Сестра А. Л. и И. Л. Нарышкиных, Аграфена Львовна (ум. 1709), была первой женой князя Алексея Михайловича Черкасского (см. очерк о князьях Черкасских).
Сын Александра Львовича, Лев Александрович (1733–1799), прославился своим остроумием и светским блеском. В 1751 г. его назначили камер-юнкером ко двору наследника престола, великого князя Петра III, и его супруги Екатерины Алексеевны. К этому времени относится его сближение с Екатериной II. «Это был человек самый странный, какого когда либо я знала, – пишет императрица в своих записках. – Никто не заставлял меня так смеяться, как он. Это был шут до мозга костей, и если бы он не родился богатым, то мог бы жить и наживать деньги своим необыкновенным комическим талантом. Он был вовсе не глуп, многому наслышался, но все слышанное чрезвычайно оригинально располагалось в голове его. Он мог распространяться в рассуждении обо всякой науке и обо всяком искусстве как ему вздумается, употреблял технические термины, говорил непрерывно четверть часа и более, но ни он сам, ни его слушатели не понимали ни слова из его речи, хотя она текла как по маслу, и обыкновенно оканчивалась тем, что все общество разражалось смехом».

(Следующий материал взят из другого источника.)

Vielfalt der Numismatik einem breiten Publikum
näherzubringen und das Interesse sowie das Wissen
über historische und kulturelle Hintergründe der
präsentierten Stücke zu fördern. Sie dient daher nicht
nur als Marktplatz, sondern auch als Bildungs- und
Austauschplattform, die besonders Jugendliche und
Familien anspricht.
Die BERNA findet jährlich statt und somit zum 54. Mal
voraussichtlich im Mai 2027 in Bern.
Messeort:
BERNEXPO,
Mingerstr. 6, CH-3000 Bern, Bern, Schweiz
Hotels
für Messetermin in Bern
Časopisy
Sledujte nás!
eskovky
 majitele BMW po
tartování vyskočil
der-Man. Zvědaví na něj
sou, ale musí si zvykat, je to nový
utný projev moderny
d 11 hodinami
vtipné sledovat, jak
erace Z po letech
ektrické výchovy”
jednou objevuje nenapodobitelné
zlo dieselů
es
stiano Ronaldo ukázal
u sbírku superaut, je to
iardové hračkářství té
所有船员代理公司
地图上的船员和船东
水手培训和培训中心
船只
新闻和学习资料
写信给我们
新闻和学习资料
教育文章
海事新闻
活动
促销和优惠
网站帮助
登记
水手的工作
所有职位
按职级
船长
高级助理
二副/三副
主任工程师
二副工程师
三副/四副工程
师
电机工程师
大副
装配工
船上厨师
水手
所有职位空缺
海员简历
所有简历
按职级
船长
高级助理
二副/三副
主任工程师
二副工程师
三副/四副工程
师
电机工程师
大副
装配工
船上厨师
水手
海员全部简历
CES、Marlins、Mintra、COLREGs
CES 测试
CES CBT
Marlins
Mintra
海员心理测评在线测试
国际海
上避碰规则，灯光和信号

Между Екатериной II и Львом Нарышкиным, ставшим после ее воцарения обер-шталмейтером, существовали тесные дружеские отношения, продолжавшиеся вплоть до самой кончины императрицы. Нарышкин постоянно сопровождал Екатерину II во время поездок, составлял ей компанию во время вечерней игры в карты, принимал государыню в своем доме. Беседы с остроумным вельможей доставляли императрице большое удовольствие, хотя она не упускала случая подшутить над слабым образованием Нарышкина. В одном из писем к французскому философу Ф. М. Гримму Екатерина II сообщала: «Вы непременно должны знать, что я до страсти люблю заставлять обер-шталмейстера говорить о политике, и нет для меня большего удовольствия, как давать ему устраивать по-своему Европу».

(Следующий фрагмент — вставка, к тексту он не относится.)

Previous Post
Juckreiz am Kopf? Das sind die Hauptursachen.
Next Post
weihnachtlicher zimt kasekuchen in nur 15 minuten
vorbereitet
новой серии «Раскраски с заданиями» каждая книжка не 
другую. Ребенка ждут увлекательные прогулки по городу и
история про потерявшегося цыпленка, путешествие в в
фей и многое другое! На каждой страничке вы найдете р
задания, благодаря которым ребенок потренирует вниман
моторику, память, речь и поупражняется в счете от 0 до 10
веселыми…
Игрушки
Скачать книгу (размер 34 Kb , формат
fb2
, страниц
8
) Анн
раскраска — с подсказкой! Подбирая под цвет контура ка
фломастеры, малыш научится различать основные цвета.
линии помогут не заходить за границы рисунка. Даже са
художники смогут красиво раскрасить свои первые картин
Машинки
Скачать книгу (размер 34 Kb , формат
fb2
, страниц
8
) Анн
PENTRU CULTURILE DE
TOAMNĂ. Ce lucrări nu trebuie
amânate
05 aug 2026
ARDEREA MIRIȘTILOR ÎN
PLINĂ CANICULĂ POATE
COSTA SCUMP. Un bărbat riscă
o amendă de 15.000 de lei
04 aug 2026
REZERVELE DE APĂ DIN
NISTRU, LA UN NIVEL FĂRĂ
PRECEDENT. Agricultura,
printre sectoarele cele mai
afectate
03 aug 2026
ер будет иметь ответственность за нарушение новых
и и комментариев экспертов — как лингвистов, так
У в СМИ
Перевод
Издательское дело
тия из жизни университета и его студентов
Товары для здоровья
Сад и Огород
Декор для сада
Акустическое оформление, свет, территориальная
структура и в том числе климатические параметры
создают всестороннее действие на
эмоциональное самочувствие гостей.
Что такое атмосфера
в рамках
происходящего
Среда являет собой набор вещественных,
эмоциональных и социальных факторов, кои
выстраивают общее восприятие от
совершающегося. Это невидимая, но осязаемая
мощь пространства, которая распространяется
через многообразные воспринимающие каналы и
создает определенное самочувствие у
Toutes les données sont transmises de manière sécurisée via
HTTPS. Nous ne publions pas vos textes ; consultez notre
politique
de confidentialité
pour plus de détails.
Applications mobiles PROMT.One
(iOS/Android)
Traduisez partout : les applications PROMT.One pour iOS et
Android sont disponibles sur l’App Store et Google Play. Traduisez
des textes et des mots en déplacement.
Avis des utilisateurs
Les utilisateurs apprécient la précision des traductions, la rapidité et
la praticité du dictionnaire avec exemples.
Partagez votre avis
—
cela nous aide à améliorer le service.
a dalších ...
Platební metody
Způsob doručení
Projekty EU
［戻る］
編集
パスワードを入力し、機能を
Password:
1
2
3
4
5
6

Редкие размолвки между императрицей и Нарышкиным, благодаря комическому таланту Льва Александровича, завершались для него благополучно. Мемуаристы описывают следующий случай. Однажды Екатерина ехала из Петербурга в Царское Село, и в дороге у кареты отвалилось колесо. Императрица выглянула из кареты и сказала: «Уж я Левушке вымою голову». Нарышкин по своей должности был обязан следить за исправностью императорского экипажа. Нарышкин выпрыгнул из экипажа, добрался до въезда в Царское Село, вылил себе на голову ведро воды и стал ждать императрицу. Подъехав к Царскому Селу и увидев Нарышкина в таком виде, Екатерина II спросила: «Что ты это, Левушка?» – «А что, матушка! Ведь ты хотела мне вымыть голову. Зная, что у тебя и без моей головы много забот, я сам вымыл ее!»

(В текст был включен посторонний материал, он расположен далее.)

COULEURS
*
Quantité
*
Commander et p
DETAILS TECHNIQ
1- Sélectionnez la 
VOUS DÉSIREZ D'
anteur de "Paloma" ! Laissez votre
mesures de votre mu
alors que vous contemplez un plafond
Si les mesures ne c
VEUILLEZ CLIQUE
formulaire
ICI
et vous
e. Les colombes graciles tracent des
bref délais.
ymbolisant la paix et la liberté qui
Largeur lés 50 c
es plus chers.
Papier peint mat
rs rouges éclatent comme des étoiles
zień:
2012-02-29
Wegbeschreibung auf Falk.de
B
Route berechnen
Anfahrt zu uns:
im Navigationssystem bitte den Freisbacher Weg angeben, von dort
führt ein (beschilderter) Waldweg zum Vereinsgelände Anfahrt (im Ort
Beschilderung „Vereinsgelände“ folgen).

Как и другие представители рода, Лев Нарышкин был большим знатоком прекрасного. Он разыскивал литераторов, художников и музыкантов, чтобы украсить ими светское общество, был щедрым меценатом и ценителем талантов. Как истинный русский барин, Нарышкин жил открыто и хлебосольно. Дверь его дома, по образному выражению Грибоедова, всегда была «отперта для званых и незваных». Ежедневно стол накрывался на пятьдесят и более персон, а многих из гостей хозяин не знал даже и по фамилии. Гостеприимный петербургский дом Льва Нарышкина на Мойке воспел Г. Р. Державин:
Где скука и тоска забыта,
Семья учтива, не шумна,
Важна хозяйка, домовита,
Досужа, ласкова, умна,
Где лишь приязнью, хлебосольством
И взором ищут угождать…
Старший сын Л. А. Нарышкина, Александр Львович (1760–1826), унаследовал отцовское остроумие, живость характера и приветливость. Его шутки и каламбуры долго ходили в обществе. Как-то раз на параде в Пажеском корпусе инспектор корпуса споткнулся и упал на барабан. «Вот в первый раз наделал столько шуму в свете», – заметил Нарышкин. Когда прусский принц гостил в Петербурге, во все время его пребывания шел дождь. Александр I высказал по этому поводу сожаление. «По крайней мере, – отвечал Нарышкин, – принц не скажет, что Ваше Величество его сухо приняли».